In QTAwk, the 'switch' expr_list may evaluate to any valid value and the case labels may be any valid QTAwk expression or expr_list:
switch ( expr_list ) {
case expr_list1: statement
case expr_list2: statement
case expr_list3: statement
case expr_list4: statement
default: statement
}
The expr_lists of the case statements are evaluated in turn at execution time. The resultant value is checked against the value of the expr_list of the switch statement using the following logic.
if ( cexpr is a regular expression ) logical_value = sexpr ~~ cexpr;
else logical_value = sexpr == cexpr;
if ( logical_value ) execute case statement
where cexpr is the value of the case expr_list and sexpr is the value of the switch statement expr_list. logical_value is 0 or 1. If logical_value is 1, then the statements following the case label are executed. Thus if cexpr is a regular expression, a match operation is performed. If cexpr is a string, a string comparison is performed. If cexpr is a numeric, a numerical comparison is performed. It is possible to have case statements with differing types of expr_list values in the same switch statement and the proper comparison is made.
In addition a given case expr_list can evaluate to different types at different times.
Once a true value is returned by a case statement comparison, the execution falls through from case to case with no further comparisons made. The fall through of execution is broken by the use of the break statement as in C.
Note that the expr_list of a case statement is evaluated at execution time and it is possible for some case expr_lists to never be evaluated. Thus, side effects from the evaluation of case expr_lists should not be relied upon. This is particularly true where execution falls through from one case statement to the next.

→ ENTRIES PROVIDED
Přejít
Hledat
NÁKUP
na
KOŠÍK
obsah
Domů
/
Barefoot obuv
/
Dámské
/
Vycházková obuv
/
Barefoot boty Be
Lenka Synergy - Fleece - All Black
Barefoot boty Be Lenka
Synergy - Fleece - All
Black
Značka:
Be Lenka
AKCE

==

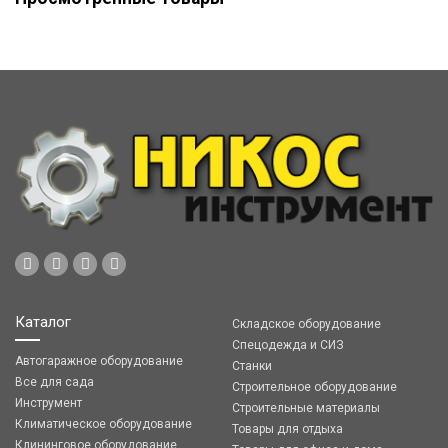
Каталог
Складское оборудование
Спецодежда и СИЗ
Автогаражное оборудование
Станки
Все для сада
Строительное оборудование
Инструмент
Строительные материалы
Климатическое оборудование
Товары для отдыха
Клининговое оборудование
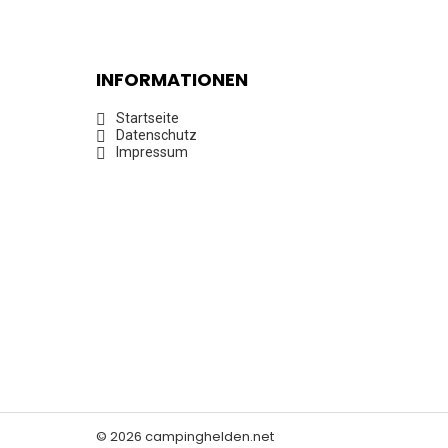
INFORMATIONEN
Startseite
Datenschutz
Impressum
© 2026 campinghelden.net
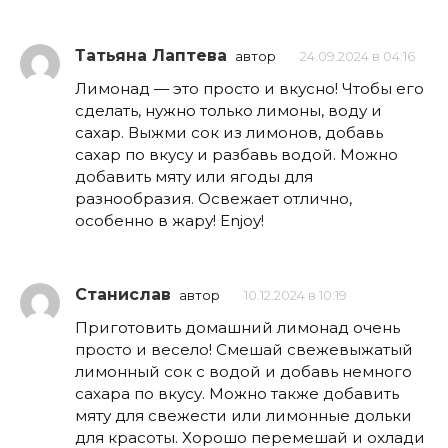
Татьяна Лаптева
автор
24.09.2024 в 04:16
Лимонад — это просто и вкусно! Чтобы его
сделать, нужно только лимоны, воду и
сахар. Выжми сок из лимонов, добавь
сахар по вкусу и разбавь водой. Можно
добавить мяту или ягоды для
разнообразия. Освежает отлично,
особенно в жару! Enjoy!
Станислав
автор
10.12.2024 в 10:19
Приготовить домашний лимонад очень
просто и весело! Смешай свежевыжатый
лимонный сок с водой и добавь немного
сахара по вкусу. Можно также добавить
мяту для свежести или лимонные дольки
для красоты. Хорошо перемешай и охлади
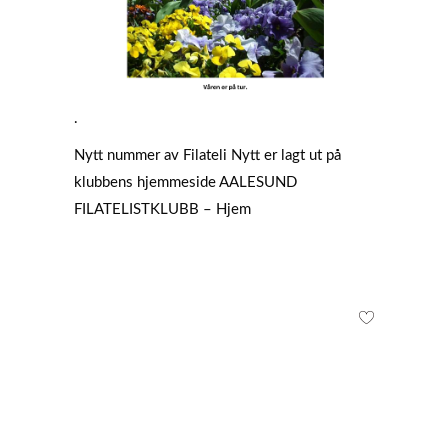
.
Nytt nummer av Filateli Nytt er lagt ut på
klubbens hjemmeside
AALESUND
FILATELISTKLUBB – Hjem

--

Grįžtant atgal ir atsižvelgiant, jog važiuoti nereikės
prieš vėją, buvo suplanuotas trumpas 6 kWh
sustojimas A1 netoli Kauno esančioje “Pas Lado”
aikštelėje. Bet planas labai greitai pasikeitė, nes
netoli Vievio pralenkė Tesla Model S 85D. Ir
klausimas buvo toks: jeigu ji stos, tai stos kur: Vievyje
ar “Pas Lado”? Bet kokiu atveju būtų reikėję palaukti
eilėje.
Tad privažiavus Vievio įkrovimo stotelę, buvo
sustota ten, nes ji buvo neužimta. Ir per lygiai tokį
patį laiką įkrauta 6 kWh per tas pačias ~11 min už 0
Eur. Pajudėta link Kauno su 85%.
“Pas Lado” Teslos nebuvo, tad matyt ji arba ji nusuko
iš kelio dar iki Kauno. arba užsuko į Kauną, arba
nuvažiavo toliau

→ WHAT TO WORK ON
**a.** In the text on the QTAwk switch statement, what breaks the fall through of execution from case to case?
**b.** Print the text on the QTAwk switch statement from "if ( cexpr is" up to and including "comparison is made.".
**c.** Proceed with the text on the QTAwk switch statement from where it stops.
The lines above are separate material, apart from the text on the QTAwk switch statement.

→ ANSWERS FOR THE EXERCISE
**a.** The break statement, as in C.

**b.**
if ( cexpr is a regular expression ) logical_value = sexpr ~~ cexpr;
else logical_value = sexpr == cexpr;
if ( logical_value ) execute case statement
where cexpr is the value of the case expr_list and sexpr is the value of the switch statement expr_list. logical_value is 0 or 1. If logical_value is 1, then the statements following the case label are executed. Thus if cexpr is a regular expression, a match operation is performed. If cexpr is a string, a string comparison is performed. If cexpr is a numeric, a numerical comparison is performed. It is possible to have case statements with differing types of expr_list values in the same switch statement and the proper comparison is made.

**c.**
If the expr_list of a case statement evaluates to a regular expression, then two built-in variables are set when the match operation is performed CLENGTH and CSTART. CLENGTH is set to the length of the matching string found (or zero) and CSTART is set to the starting position of the matching string found (or zero). CLENGTH and CSTART are completely analogous to RLENGTH and RSTART set for the match function and MLENGTH and MSTART for the match operators, ~~ and !~ .
The default keyword is provided in analogy to C. The
statements
following the default statement are executed if the switch
expr_list matches no case label. The default
statement
may be combined with other case statements. It need not be
the
last statement as shown.
Loops
QTAwk has four forms of loop control statements:
for ( expr_list1 ; expr_list2 ; expr_list3 ) statement
for ( var in array ) statement
while ( expr_list ) statement
do statement while ( expr_list );
for
The for statement has two forms:
In the first form the following sequence of operations are performed:
The second form of the for statement is used to loop through all indices of an array. Arrays in QTAwk are associative arrays, i.e., they consist of pairs of indices and values. Since the arrays are sparse, i.e., not all consecutive index values need exist in a given array, it can be difficult to loop through all index values using the first form of the for loop above. The second form solves that problem by assigning 'var' successive index values on each loop iteration.
Thus, if an array had the index and element values:
AR[1] = 556;
AR[3] = 335;
AR["state"] = "Washington";
AR[9] = "string value";
AR[20] = "population count";
AR[30] = "density";
AR["county"] = "Whitman";
AR[5] = 56.445;
AR["city"] = "Pullman";
AR["zip"] = 99111;
AR[2] = "nonsense";
Then the for loop:
for ( index in AR ) print index,AR[index]
would output the following:
1 556
2 nonsense
3 335
5 56.445
9 string value
20 population count
30 density
city Pullman
county Whitman
state Washington
zip 99111
The second form may also be used for multidimensional arrays:
for ( var in array[s_expr_list]...[s_expr_list] ) statement
For each subscript in the next higher index level in the array reference, var is set to the index value and 'statement' is executed. 'statement' may be a compound statement. For a multidimensional array, the second form may be used to loop sequentially through the indices of the next higher index level. Thus for a two dimensional array:
for ( i in A )
for ( j in A[i] )
will loop through the indices in the array in row order.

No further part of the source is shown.